Task brief:
From the line that includes "Poggi aumentó en Minicuotas a los e" down to the final line of the data below, copy every line exactly and leave the rest out.

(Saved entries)

^^^^^^^^^^^^^^^^

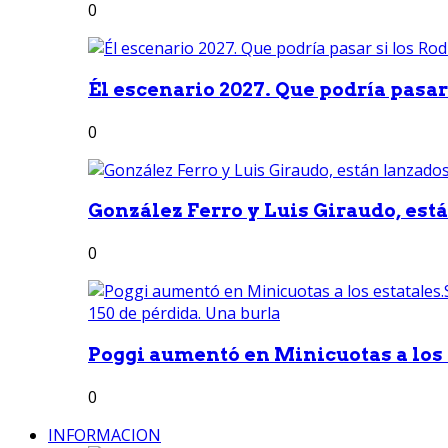
0
Él escenario 2027. Que podría pasar 
0
González Ferro y Luis Giraudo, est
0
Poggi aumentó en Minicuotas a los e
0
INFORMACION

^^^^^^^^^^^^^^^^

Response:
Poggi aumentó en Minicuotas a los e
0
INFORMACION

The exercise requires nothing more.